### Task description
Your response should be every line from the entries that includes the string "auto".

### Provided entries

* * * * *

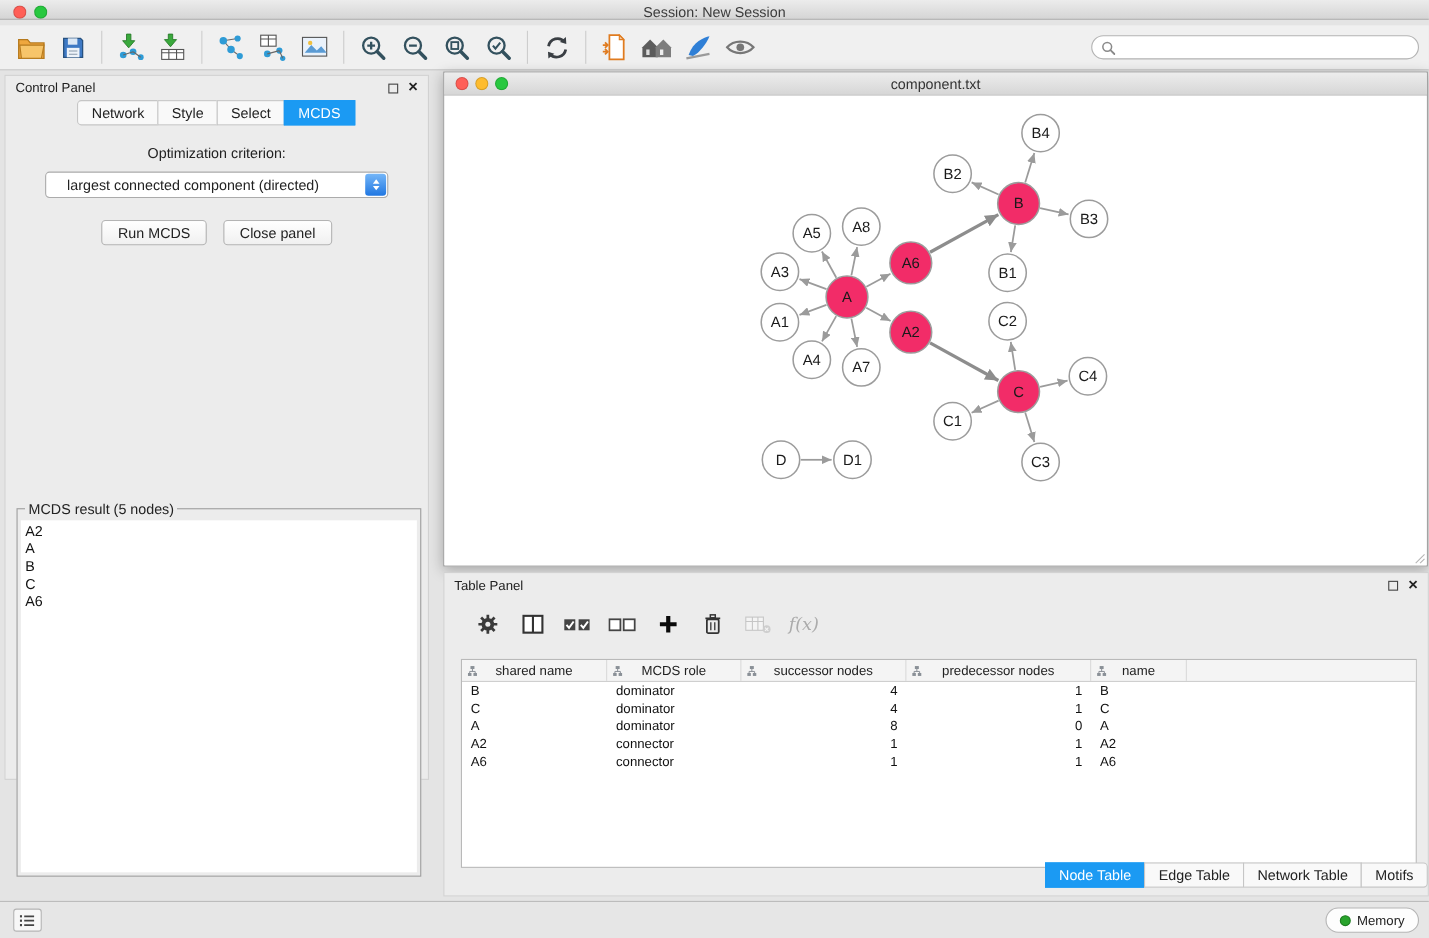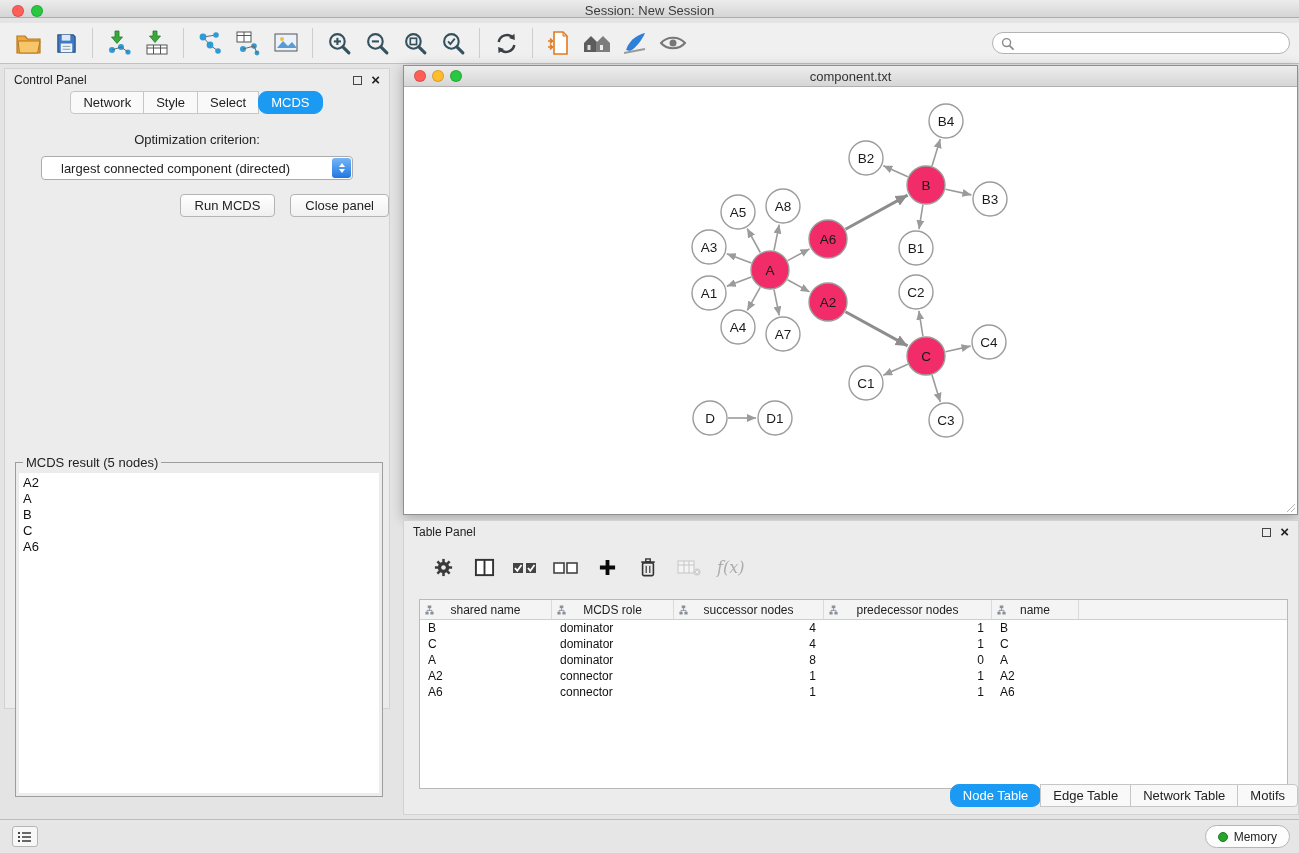--- a/index.html
+++ b/index.html
@@ -23,27 +23,27 @@
   
   .control-panel{position:absolute;left:4px;top:68px;width:386px;height:641px;background:#ececec;border:1px solid #d2d2d2}
   .panel-header{height:22px;display:flex;align-items:center;padding:0 9px;font-size:12px;color:#222}
   .panel-controls{margin-left:auto;display:flex;gap:9px;align-items:center}
   .panel-float{width:9px;height:9px;border:1.5px solid #444;display:inline-block}
   .panel-close{font-size:15px;font-weight:bold;color:#222;line-height:10px}
   .seg-tabs{display:flex;justify-content:center;}
   .seg-tab{padding:3px 12px;font-size:13px;border:1px solid #c6c6c6;background:#f9f9f9;margin-left:-1px;color:#222}
   .seg-tab.first{border-radius:4px 0 0 4px}
   .seg-tab.last{border-radius:0 4px 4px 0}
-  .seg-tab.active{background:#1b9af3;color:#fff;border-color:#1b9af3;border-radius:9px}
+  .seg-tab.active{background:#1b9af3;color:#fff;border-color:#1b9af3;border-radius:0}
   .opt-label{text-align:center;margin-top:18px;font-size:13px}
   .dropdown{margin:9px auto 0;width:312px;height:24px;background:#fff;border:1px solid #ababab;border-radius:4px;display:flex;align-items:center;position:relative;padding-left:19px;font-size:13px}
   .dropdown .stepper{position:absolute;right:1px;top:1px;bottom:1px;width:19px;background:linear-gradient(#74b6f8,#2077e2);border-radius:3px;display:flex;flex-direction:column;align-items:center;justify-content:center;gap:2px}
   .arr-up{width:0;height:0;border-left:3.5px solid transparent;border-right:3.5px solid transparent;border-bottom:4.5px solid #fff}
   .arr-dn{width:0;height:0;border-left:3.5px solid transparent;border-right:3.5px solid transparent;border-top:4.5px solid #fff}
-  .cp-buttons{display:flex;justify-content:flex-end;gap:15px;margin-top:14px}
+  .cp-buttons{display:flex;justify-content:center;gap:15px;margin-top:20px}
   .btn{padding:3px 14px;border:1px solid #b4b4b4;background:linear-gradient(#ffffff,#f0f0f0);border-radius:4px;font-size:13px;color:#222}
   .result-box{position:absolute;left:10px;top:386px;width:368px;height:342px;border:1px solid #9d9d9d;background:#ececec;padding:3px}
   .result-box legend{font-size:13px;margin-left:4px;padding:0 3px;color:#222}
   .result-list{width:100%;height:100%;background:#fff;overflow:hidden;padding:2px 4px}
   .result-item{font-size:13px;line-height:16px;color:#111}
 
   
   .net-window{position:absolute;left:403px;top:65px;width:895px;height:450px;background:#fff;border:1px solid #8f8f8f;box-shadow:0 3px 12px rgba(0,0,0,.28)}
   .net-titlebar{height:21px;background:linear-gradient(#ededed,#d6d6d6);border-bottom:1px solid #b0b0b0;position:relative;display:flex;align-items:center;justify-content:center;font-size:13px;color:#333}
   .net-traffic{position:absolute;left:10px;top:4px;display:flex;gap:6px}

* * * * *

### Solution to this exercise
   .panel-controls{margin-left:auto;display:flex;gap:9px;align-items:center}
   .dropdown{margin:9px auto 0;width:312px;height:24px;background:#fff;border:1px solid #ababab;border-radius:4px;display:flex;align-items:center;position:relative;padding-left:19px;font-size:13px}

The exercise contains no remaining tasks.